§ **Data extracted from a collection**:

※

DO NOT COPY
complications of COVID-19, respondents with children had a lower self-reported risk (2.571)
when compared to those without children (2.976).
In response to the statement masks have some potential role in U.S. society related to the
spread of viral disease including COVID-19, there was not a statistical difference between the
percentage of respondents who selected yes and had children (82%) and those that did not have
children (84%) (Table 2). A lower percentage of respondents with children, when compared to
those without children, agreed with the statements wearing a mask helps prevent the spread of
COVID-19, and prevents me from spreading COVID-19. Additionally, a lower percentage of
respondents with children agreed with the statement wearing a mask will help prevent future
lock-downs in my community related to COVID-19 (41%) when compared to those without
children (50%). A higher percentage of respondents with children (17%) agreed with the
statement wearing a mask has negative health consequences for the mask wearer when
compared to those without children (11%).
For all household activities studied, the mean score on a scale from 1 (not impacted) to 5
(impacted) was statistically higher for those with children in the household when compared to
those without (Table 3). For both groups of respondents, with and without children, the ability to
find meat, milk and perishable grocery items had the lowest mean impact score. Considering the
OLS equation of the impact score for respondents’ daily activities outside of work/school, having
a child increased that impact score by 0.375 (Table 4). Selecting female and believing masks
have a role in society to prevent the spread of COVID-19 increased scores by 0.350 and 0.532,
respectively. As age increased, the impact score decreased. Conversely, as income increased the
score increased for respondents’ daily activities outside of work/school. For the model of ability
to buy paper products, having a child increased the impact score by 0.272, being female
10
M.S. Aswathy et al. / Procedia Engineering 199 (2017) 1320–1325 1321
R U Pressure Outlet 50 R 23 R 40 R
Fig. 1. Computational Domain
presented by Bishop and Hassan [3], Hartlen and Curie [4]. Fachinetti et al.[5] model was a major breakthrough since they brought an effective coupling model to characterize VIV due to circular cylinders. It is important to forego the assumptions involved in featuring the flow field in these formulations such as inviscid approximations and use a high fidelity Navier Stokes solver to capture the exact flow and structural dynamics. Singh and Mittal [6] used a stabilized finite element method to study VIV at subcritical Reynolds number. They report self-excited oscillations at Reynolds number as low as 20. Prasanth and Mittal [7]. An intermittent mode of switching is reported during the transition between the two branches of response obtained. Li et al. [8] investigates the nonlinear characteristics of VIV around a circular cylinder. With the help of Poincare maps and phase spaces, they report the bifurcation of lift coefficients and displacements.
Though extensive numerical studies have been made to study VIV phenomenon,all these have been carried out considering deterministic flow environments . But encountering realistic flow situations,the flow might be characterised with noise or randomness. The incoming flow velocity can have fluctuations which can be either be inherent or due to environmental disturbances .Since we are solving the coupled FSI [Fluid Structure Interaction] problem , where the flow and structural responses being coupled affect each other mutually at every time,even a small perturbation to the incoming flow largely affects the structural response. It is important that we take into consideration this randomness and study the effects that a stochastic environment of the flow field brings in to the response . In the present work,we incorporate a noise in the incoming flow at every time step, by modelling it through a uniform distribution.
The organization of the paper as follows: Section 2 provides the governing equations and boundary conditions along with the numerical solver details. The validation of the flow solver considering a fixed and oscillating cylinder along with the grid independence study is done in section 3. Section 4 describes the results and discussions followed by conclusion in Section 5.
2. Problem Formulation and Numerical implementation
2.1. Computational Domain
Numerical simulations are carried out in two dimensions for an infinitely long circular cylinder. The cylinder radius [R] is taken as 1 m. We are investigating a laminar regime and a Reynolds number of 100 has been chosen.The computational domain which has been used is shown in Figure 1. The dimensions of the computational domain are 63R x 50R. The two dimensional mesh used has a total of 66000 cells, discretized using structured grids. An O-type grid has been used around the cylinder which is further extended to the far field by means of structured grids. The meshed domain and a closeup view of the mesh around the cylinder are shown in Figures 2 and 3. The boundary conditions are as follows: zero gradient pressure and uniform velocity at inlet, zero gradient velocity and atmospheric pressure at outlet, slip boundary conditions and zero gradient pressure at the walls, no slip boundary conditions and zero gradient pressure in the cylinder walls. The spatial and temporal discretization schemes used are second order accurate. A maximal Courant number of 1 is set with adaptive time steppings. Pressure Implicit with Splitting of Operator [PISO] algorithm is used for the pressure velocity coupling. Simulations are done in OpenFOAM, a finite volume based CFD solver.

※

§ **Work instructions**:
When you reach the end of the data, retype all of it exactly.

§ **The completed task**:
DO NOT COPY
complications of COVID-19, respondents with children had a lower self-reported risk (2.571)
when compared to those without children (2.976).
In response to the statement masks have some potential role in U.S. society related to the
spread of viral disease including COVID-19, there was not a statistical difference between the
percentage of respondents who selected yes and had children (82%) and those that did not have
children (84%) (Table 2). A lower percentage of respondents with children, when compared to
those without children, agreed with the statements wearing a mask helps prevent the spread of
COVID-19, and prevents me from spreading COVID-19. Additionally, a lower percentage of
respondents with children agreed with the statement wearing a mask will help prevent future
lock-downs in my community related to COVID-19 (41%) when compared to those without
children (50%). A higher percentage of respondents with children (17%) agreed with the
statement wearing a mask has negative health consequences for the mask wearer when
compared to those without children (11%).
For all household activities studied, the mean score on a scale from 1 (not impacted) to 5
(impacted) was statistically higher for those with children in the household when compared to
those without (Table 3). For both groups of respondents, with and without children, the ability to
find meat, milk and perishable grocery items had the lowest mean impact score. Considering the
OLS equation of the impact score for respondents’ daily activities outside of work/school, having
a child increased that impact score by 0.375 (Table 4). Selecting female and believing masks
have a role in society to prevent the spread of COVID-19 increased scores by 0.350 and 0.532,
respectively. As age increased, the impact score decreased. Conversely, as income increased the
score increased for respondents’ daily activities outside of work/school. For the model of ability
to buy paper products, having a child increased the impact score by 0.272, being female
10
M.S. Aswathy et al. / Procedia Engineering 199 (2017) 1320–1325 1321
R U Pressure Outlet 50 R 23 R 40 R
Fig. 1. Computational Domain
presented by Bishop and Hassan [3], Hartlen and Curie [4]. Fachinetti et al.[5] model was a major breakthrough since they brought an effective coupling model to characterize VIV due to circular cylinders. It is important to forego the assumptions involved in featuring the flow field in these formulations such as inviscid approximations and use a high fidelity Navier Stokes solver to capture the exact flow and structural dynamics. Singh and Mittal [6] used a stabilized finite element method to study VIV at subcritical Reynolds number. They report self-excited oscillations at Reynolds number as low as 20. Prasanth and Mittal [7]. An intermittent mode of switching is reported during the transition between the two branches of response obtained. Li et al. [8] investigates the nonlinear characteristics of VIV around a circular cylinder. With the help of Poincare maps and phase spaces, they report the bifurcation of lift coefficients and displacements.
Though extensive numerical studies have been made to study VIV phenomenon,all these have been carried out considering deterministic flow environments . But encountering realistic flow situations,the flow might be characterised with noise or randomness. The incoming flow velocity can have fluctuations which can be either be inherent or due to environmental disturbances .Since we are solving the coupled FSI [Fluid Structure Interaction] problem , where the flow and structural responses being coupled affect each other mutually at every time,even a small perturbation to the incoming flow largely affects the structural response. It is important that we take into consideration this randomness and study the effects that a stochastic environment of the flow field brings in to the response . In the present work,we incorporate a noise in the incoming flow at every time step, by modelling it through a uniform distribution.
The organization of the paper as follows: Section 2 provides the governing equations and boundary conditions along with the numerical solver details. The validation of the flow solver considering a fixed and oscillating cylinder along with the grid independence study is done in section 3. Section 4 describes the results and discussions followed by conclusion in Section 5.
2. Problem Formulation and Numerical implementation
2.1. Computational Domain
Numerical simulations are carried out in two dimensions for an infinitely long circular cylinder. The cylinder radius [R] is taken as 1 m. We are investigating a laminar regime and a Reynolds number of 100 has been chosen.The computational domain which has been used is shown in Figure 1. The dimensions of the computational domain are 63R x 50R. The two dimensional mesh used has a total of 66000 cells, discretized using structured grids. An O-type grid has been used around the cylinder which is further extended to the far field by means of structured grids. The meshed domain and a closeup view of the mesh around the cylinder are shown in Figures 2 and 3. The boundary conditions are as follows: zero gradient pressure and uniform velocity at inlet, zero gradient velocity and atmospheric pressure at outlet, slip boundary conditions and zero gradient pressure at the walls, no slip boundary conditions and zero gradient pressure in the cylinder walls. The spatial and temporal discretization schemes used are second order accurate. A maximal Courant number of 1 is set with adaptive time steppings. Pressure Implicit with Splitting of Operator [PISO] algorithm is used for the pressure velocity coupling. Simulations are done in OpenFOAM, a finite volume based CFD solver.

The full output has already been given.